Luckily, we young people are stubborn.

On December 15, almost a year to the day of my graduation, I visited Romenesko and read this headline: "Journalism is an increasingly popular college major."

I laughed, then smiled, then said, "Right on."

The Albany Times Union story said students "who grew up online" may be seeing their shot at helping "transform the increasingly Internet-focused, multimedia field."

Of course, that doesn't mean more young people are getting journalism jobs, but it does mean they haven't completely given up on the field.

The more I think about that and my own experiences so far, the more hope I have in journalism's – and my – future.

Journalism is not dead. While the financial construct it is encased in might be collapsing, so are plenty of other financial constructs these days. My generation has a lot of work ahead of us, but nothing will be solved if we let ourselves become discouraged.

We have an extremely strong base of journalistic integrity to build on, established over the years by all those veterans who are now departing. But that base isn't going to mean anything if we allow ourselves to become jaded about its existence and its availability to us.

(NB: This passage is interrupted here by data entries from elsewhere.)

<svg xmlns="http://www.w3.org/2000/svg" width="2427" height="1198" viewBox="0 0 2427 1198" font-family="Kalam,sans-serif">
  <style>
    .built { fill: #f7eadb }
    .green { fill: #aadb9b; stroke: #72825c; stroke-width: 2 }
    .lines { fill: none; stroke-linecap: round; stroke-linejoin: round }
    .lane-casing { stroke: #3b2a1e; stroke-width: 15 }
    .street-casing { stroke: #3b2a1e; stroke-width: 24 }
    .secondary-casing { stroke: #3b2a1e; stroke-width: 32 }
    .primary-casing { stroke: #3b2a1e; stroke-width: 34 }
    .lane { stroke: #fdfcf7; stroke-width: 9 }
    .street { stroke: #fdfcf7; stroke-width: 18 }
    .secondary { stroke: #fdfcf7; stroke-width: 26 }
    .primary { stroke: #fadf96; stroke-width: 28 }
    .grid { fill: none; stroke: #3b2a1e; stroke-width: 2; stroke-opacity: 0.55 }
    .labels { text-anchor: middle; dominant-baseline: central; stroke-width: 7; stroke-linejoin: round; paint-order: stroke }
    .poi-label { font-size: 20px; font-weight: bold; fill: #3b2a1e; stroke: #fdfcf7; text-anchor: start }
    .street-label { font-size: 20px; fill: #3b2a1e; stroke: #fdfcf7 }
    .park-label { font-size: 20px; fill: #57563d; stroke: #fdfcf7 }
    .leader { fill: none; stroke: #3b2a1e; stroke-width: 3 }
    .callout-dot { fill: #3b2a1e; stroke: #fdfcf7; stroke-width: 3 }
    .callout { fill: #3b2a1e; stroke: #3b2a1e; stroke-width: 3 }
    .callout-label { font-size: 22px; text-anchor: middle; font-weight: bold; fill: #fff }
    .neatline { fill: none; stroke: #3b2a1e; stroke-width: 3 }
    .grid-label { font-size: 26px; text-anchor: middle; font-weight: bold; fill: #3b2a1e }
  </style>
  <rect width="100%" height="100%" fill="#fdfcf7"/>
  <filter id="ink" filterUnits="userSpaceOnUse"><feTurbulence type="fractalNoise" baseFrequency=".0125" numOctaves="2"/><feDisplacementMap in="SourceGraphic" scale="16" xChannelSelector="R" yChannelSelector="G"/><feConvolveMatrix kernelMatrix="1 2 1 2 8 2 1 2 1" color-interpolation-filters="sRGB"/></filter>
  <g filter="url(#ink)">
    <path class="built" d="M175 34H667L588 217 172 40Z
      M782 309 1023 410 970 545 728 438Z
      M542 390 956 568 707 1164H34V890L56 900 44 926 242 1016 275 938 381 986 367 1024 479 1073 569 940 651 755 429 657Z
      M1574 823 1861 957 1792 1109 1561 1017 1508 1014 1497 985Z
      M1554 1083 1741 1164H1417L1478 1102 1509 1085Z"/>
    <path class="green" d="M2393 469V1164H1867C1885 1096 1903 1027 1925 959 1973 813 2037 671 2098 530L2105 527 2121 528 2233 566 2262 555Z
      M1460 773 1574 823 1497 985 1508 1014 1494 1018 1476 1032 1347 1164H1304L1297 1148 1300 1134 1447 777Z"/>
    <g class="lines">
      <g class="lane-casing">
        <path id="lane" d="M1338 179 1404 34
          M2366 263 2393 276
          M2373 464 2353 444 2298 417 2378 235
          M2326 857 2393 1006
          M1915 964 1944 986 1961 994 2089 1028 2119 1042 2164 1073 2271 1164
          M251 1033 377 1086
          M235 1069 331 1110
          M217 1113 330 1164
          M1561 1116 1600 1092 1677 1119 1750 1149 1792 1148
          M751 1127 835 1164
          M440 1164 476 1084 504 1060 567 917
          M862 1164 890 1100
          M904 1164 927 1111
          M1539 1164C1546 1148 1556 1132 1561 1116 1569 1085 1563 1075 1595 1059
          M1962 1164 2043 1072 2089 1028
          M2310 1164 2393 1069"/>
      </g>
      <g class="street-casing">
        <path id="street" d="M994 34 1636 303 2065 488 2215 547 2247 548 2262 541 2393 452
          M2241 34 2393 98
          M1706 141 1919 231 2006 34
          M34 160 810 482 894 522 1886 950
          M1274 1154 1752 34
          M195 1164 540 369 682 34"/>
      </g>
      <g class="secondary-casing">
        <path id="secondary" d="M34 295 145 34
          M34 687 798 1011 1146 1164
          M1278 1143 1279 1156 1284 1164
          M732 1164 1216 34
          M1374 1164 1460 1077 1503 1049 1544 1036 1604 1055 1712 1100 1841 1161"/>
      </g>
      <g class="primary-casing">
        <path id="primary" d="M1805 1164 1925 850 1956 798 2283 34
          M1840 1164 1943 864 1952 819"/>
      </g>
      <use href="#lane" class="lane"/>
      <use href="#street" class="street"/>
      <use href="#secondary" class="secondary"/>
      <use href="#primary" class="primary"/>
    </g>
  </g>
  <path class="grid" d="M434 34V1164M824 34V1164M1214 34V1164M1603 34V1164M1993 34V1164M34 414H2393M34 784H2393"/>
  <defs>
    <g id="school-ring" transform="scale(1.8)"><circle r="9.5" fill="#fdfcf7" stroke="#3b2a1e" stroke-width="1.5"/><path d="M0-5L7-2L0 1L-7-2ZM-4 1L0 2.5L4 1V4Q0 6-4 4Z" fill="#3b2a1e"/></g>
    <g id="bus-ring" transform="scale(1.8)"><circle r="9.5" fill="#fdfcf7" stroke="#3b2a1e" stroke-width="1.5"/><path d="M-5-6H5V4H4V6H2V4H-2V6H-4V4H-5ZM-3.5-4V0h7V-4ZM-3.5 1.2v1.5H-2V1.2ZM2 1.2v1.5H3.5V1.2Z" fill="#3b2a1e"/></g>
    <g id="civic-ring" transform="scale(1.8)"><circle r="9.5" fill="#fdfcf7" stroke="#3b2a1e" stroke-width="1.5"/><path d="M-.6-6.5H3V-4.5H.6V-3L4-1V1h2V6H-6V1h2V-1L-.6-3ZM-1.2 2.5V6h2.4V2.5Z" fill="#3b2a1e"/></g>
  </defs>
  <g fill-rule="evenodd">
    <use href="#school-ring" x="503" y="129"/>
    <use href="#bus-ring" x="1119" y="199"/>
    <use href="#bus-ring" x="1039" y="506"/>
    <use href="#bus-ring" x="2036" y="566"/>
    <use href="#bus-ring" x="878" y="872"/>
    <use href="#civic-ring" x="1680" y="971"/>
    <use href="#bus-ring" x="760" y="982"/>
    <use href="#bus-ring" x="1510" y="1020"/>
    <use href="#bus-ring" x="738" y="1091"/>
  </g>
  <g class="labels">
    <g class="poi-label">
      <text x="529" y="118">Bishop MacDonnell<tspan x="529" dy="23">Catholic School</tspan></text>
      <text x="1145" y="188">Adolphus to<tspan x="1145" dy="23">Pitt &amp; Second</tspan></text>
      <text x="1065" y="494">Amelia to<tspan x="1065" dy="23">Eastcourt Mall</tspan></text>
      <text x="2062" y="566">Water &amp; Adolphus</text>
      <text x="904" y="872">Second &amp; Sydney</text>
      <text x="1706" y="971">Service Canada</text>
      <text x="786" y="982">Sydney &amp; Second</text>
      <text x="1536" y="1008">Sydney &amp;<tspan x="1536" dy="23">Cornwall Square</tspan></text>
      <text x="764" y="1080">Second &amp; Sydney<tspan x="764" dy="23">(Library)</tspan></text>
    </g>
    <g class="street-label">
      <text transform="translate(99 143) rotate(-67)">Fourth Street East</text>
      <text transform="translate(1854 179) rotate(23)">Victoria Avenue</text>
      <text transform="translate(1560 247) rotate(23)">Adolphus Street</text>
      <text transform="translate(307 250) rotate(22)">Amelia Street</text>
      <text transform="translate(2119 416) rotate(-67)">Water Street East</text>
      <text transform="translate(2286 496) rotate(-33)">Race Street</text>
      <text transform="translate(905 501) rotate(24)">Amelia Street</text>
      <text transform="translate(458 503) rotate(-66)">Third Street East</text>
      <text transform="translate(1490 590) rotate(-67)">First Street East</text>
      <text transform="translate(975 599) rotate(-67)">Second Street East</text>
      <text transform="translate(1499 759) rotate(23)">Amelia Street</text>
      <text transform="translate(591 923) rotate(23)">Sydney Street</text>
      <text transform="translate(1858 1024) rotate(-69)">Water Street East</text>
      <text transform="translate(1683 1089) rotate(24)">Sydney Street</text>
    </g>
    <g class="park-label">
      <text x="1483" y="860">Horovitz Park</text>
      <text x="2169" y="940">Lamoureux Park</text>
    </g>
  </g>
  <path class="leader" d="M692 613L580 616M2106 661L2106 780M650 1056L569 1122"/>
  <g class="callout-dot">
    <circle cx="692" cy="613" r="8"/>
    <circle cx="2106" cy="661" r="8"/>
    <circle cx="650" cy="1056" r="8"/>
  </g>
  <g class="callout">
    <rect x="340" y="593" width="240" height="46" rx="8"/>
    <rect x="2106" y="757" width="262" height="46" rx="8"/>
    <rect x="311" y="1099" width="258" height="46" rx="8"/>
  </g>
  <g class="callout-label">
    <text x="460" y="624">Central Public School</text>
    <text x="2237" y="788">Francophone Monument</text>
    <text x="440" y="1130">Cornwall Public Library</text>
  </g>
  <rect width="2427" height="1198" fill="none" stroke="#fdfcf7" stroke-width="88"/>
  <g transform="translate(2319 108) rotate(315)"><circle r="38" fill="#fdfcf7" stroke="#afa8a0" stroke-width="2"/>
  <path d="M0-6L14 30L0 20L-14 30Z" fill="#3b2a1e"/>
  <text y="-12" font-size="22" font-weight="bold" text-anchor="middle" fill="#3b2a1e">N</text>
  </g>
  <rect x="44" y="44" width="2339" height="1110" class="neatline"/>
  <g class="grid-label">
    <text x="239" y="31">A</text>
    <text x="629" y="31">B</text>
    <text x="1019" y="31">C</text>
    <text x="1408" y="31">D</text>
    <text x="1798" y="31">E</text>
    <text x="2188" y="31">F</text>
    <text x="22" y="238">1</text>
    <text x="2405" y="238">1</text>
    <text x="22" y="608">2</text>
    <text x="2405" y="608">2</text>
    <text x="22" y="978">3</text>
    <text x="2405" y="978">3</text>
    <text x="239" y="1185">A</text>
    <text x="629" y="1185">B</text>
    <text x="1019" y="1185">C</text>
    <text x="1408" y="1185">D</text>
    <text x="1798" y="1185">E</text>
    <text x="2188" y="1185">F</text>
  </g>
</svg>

One year plus into my career, I've never been more convinced that journalism has a strong future and that people my age are needed more than ever.

And I want more people – those my age and those at the top – to become convinced as well. Any other belief simply kicks young journalists while we are down, pokes holes in the industry's talent pool and relegates the Fourth Estate to a future controlled by my age group's second string.

We young journalists are the future of journalism, and we should be damn proud of that.

We need to start realizing that this is our ride to take. It is not anyone's to take away.